Monday, September 12, 2016

Review of The Silent Dead by Claire McGowan (Headline, 2015)

Five years after a bomb ripped apart a small community killing sixteen people the suspected perpetrators have been abducted.  Having been freed due to issues with the investigation few locals have sympathy for the Mayday Five, members of a republican splinter group, yet the police must treat their disappearance like any other.  Forensic psychologist Paula Maguire is part of the investigative team.  She’s still haunted by the disappearance of her mother seventeen years previously, taken from her home by men presumed to be members of the IRA.  When the first body is found the investigation steps up a gear, but tensions inside the police team are strained, locals are reluctant to help, and Paula is feeling the strain of being heavily pregnant and living alone.  All the while the pressure is rising to find the remaining abductees before summary justice is administered.
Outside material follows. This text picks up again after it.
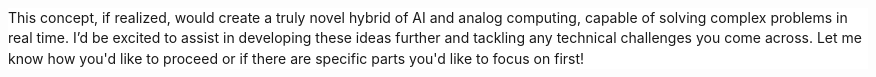 This concept, if realized, would create a truly novel hybrid of AI and analog computing, capable of solving complex problems in real time. I’d be excited to assist in developing these ideas further and tackling any technical challenges you come across. Let me know how you'd like to proceed or if there are specific parts you'd like to focus on first!

######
The Silent Dead explores the moral boundaries around the execution of justice after the perpetrators of an atrocity become the victims of vigilante action.  Freed on a technicality the members of the Mayday Five, responsible for a bomb explosion in which sixteen people are killed and dozens more injured, have been abducted and are being killed, phrases from their defense argument left in their mouths.  Lawfully they are entitled to the same protections and justice as everyone else, but many of the police were on duty the day of the bomb and local people, especially those who lost loved ones, have little sympathy.  While the story is set up and unfolds as a crime thriller, McGowan sympathetically explores the moral ambiguities of the case through the work of her central character Paula Maguire and two other lens: that of a local child who lost her sister in the bombing and the narrative of a non-fiction book about the bombing and subsequent trial.  Maguire is an interesting character with her own hauntings from the Troubles – the disappearance of her mother when she was a child – and a complex personal life which involves close contact with the two men who could be the father of her unborn baby, her boss and the local newspaper editor.  Despite being heavily pregnant she is determined to more than her fair share of work and wherever Maguire goes trouble follows.  While the main narrative following Maguire is compelling and gripping, the two other lenses are somewhat of a distraction. In particular the extracts from the non-fiction account adds little and is repetitive and certainly gives the impression that it would be terrible read if read in full.  There’s an inevitability to the denouement but nonetheless The Silent Dead is an interesting, absorbing fast-paced story with never a dull moment and the best in the series so far, I feel.